Al Capone (Burrows-Ackerman; Allied Artists) is amusing proof of the old saw that each generation rewrites history in its own image. In the lurid cinemythology of the '30s, Capone was glorified by Paul Muni (Scarface), Edward G. Robinson (Little Caesar) and James Cagney (Public Enemy) as a snap-brim Satan. In the sober retrospect of the '503, he is reduced by Rod Steiger to a mere whitecollar, clean-desk psychopath--a sort of organization maniac.

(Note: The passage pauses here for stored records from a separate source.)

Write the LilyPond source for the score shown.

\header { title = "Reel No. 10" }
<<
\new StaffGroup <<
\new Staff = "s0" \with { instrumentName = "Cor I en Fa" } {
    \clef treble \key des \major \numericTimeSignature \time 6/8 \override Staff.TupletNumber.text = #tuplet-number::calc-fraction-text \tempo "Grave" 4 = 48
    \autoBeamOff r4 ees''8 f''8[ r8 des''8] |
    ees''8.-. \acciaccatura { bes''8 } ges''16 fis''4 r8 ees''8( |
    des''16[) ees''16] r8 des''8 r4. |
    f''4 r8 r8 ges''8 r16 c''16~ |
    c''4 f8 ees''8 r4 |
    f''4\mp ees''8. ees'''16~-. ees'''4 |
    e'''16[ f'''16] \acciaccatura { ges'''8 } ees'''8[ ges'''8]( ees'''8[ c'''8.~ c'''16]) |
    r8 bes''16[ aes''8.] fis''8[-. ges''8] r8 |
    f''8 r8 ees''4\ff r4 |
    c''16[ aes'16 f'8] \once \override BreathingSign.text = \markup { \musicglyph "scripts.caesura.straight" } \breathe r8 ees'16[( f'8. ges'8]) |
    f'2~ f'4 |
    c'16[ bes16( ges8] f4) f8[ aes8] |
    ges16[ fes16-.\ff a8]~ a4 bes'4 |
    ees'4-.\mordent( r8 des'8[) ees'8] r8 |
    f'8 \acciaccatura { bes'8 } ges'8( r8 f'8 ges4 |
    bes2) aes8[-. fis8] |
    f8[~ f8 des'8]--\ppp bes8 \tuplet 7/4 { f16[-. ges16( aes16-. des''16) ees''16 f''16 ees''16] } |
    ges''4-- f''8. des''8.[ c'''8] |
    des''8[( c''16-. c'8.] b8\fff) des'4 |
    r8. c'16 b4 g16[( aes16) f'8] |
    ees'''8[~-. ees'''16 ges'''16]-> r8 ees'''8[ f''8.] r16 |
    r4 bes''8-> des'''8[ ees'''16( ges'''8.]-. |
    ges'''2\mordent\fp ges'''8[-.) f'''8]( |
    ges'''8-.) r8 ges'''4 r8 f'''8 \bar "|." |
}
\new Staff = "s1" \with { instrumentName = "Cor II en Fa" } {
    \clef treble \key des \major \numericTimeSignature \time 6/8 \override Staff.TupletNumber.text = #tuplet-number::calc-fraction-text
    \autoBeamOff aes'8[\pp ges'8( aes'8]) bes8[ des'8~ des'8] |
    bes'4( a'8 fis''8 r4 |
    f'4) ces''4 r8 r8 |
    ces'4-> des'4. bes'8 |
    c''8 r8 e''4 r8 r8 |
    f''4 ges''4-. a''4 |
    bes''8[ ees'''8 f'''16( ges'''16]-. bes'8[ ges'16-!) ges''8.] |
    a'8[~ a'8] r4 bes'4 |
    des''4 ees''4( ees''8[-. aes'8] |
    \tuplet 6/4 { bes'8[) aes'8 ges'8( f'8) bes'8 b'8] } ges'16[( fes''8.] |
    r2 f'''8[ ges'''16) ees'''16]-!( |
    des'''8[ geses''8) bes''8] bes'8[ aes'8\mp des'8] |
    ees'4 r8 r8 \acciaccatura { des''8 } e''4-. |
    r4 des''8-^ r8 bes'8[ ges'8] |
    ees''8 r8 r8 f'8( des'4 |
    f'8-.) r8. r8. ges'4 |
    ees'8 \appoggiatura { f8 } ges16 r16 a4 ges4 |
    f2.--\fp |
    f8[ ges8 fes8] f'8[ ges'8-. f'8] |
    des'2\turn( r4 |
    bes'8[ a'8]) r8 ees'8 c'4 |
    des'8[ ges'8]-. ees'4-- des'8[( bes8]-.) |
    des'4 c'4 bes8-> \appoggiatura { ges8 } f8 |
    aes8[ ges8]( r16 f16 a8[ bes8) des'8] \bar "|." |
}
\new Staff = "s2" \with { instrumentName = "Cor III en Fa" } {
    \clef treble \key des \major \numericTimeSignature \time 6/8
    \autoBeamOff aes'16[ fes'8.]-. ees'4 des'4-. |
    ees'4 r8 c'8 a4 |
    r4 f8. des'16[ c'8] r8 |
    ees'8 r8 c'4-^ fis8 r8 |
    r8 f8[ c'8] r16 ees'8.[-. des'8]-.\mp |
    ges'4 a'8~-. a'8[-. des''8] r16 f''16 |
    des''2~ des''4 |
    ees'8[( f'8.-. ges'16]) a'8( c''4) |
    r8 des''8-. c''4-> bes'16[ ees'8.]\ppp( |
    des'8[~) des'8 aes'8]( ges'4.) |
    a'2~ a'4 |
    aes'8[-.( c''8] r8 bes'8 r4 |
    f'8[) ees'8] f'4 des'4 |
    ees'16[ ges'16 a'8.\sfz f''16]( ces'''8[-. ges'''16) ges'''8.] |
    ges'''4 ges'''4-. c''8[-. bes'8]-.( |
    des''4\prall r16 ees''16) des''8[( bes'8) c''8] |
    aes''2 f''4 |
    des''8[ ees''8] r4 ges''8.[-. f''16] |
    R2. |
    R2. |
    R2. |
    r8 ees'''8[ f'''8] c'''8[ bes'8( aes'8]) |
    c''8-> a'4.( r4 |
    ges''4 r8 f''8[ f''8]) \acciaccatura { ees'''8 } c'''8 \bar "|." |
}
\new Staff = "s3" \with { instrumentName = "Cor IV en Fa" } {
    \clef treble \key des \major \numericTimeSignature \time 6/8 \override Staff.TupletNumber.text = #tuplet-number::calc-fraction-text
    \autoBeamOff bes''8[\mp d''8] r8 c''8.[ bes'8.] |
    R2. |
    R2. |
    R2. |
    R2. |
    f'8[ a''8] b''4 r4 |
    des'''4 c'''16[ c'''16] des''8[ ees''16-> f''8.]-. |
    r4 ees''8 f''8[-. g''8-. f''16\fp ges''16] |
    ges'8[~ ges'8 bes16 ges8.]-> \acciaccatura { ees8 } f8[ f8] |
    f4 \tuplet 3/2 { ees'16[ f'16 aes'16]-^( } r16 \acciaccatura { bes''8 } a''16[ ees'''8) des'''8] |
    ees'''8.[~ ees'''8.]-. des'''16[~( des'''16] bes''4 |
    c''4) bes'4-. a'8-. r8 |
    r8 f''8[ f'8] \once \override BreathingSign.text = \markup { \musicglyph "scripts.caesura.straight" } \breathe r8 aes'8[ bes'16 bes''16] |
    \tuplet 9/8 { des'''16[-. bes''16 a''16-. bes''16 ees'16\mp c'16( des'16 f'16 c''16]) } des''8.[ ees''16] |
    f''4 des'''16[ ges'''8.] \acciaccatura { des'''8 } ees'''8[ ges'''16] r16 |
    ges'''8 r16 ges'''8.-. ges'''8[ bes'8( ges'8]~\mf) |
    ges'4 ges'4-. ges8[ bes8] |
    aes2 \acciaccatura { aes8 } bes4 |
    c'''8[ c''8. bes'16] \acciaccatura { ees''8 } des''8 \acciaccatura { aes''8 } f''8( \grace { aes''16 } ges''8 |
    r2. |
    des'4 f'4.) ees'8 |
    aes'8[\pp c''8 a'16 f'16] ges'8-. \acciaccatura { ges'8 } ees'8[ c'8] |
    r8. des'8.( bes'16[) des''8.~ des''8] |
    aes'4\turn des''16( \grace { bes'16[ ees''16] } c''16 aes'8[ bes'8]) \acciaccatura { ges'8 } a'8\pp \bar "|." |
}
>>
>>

The story starts as Prohibition begins. The booze business is booming, and there is plenty of dirty work to be done. Nobody does it quite so well as young Al Capone, an up-and-coming junior exec on the payroll of a Chicago racketeer named Johnny Torrio. When the aging Torrio retires, Scarface Al inherits the South Side, begins to expand the old firm. With appallingly creative criminality, he buys up the mayor and city council, rationalizes his rackets (gambling, prostitution, protection, beer and whisky manufacture and distribution) with the help of college-trained efficiency experts. At 28, he is the J. P. Morgan of the U.S. underworld, with a gross income of $2,000,000 a week and a private army of 700 men.

Capone's collapse is as swift as his climb. The St. Valentine's Day massacre of seven of "Bugs" Moran's boys in a North Side garage, followed by the killing of a corrupt Chicago Tribune reporter--named Jake Lingle in real life, Mack Keely (Martin Balsam) in the movie--shocks Chicago's voters. In 1931 a reform slate is elected, and in 1932 Capone is put away for eleven years on a federal income tax rap. Released from stir after seven years, he dies in 1947 of what the picture prissily describes as "an incurable disease" (it was last-stage syphilis). His monument : the vast crime cartel that has since expanded into "The Syndicate System."

In general, the story sticks reasonably close to the shameful truth, and the scriptwriters (Malvin Wald and Henry Greenberg) pass up most of the obvious opportunities for the sick-thrill sort of violence. The rogues' gallery--Murvyn Vye as Bugs Moran, Nehemiah Persoff as Johnny Torrio, Lewis Charles as Hymie Weiss--is unusually photogenic. In the title role, rubber-faced Rod Steiger presents a startling physical likeness to Gangster Capone but in bestial force the actor comes about as close to the original as a tomcat does to a tiger.